Entries taken from a collection:
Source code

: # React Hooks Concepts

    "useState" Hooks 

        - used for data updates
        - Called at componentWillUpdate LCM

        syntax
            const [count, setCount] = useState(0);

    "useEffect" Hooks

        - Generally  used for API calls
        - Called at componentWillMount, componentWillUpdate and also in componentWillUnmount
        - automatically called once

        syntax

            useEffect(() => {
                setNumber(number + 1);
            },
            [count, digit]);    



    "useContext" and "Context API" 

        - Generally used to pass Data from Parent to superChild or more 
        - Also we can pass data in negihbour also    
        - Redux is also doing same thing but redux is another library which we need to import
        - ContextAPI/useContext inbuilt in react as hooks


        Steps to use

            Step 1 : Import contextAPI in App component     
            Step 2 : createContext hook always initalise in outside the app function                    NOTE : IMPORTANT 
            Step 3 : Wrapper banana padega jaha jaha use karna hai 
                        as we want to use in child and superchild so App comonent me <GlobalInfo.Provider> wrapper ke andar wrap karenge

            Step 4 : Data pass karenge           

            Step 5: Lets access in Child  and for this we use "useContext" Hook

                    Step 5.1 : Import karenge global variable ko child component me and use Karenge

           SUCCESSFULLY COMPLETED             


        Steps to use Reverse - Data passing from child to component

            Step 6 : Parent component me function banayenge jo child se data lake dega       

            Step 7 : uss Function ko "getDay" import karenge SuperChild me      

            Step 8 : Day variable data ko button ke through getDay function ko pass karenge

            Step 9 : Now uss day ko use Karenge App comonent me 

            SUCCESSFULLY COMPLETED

---

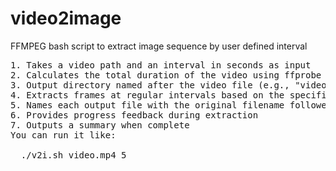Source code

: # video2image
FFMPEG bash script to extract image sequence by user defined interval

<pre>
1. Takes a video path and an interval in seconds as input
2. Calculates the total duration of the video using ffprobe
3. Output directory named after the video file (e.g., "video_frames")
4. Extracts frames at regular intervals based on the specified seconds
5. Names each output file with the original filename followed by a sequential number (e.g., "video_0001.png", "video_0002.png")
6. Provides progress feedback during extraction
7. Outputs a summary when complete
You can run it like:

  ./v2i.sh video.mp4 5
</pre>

To-do item.
Only one stretch of the data above is needed. Restate it word for word, from the line containing "Step 2 : createContext" through the line containing "Step 5.1 : Import", both ends included.

Answer box.
            Step 2 : createContext hook always initalise in outside the app function                    NOTE : IMPORTANT 
            Step 3 : Wrapper banana padega jaha jaha use karna hai 
                        as we want to use in child and superchild so App comonent me <GlobalInfo.Provider> wrapper ke andar wrap karenge

            Step 4 : Data pass karenge           

            Step 5: Lets access in Child  and for this we use "useContext" Hook

                    Step 5.1 : Import karenge global variable ko child component me and use Karenge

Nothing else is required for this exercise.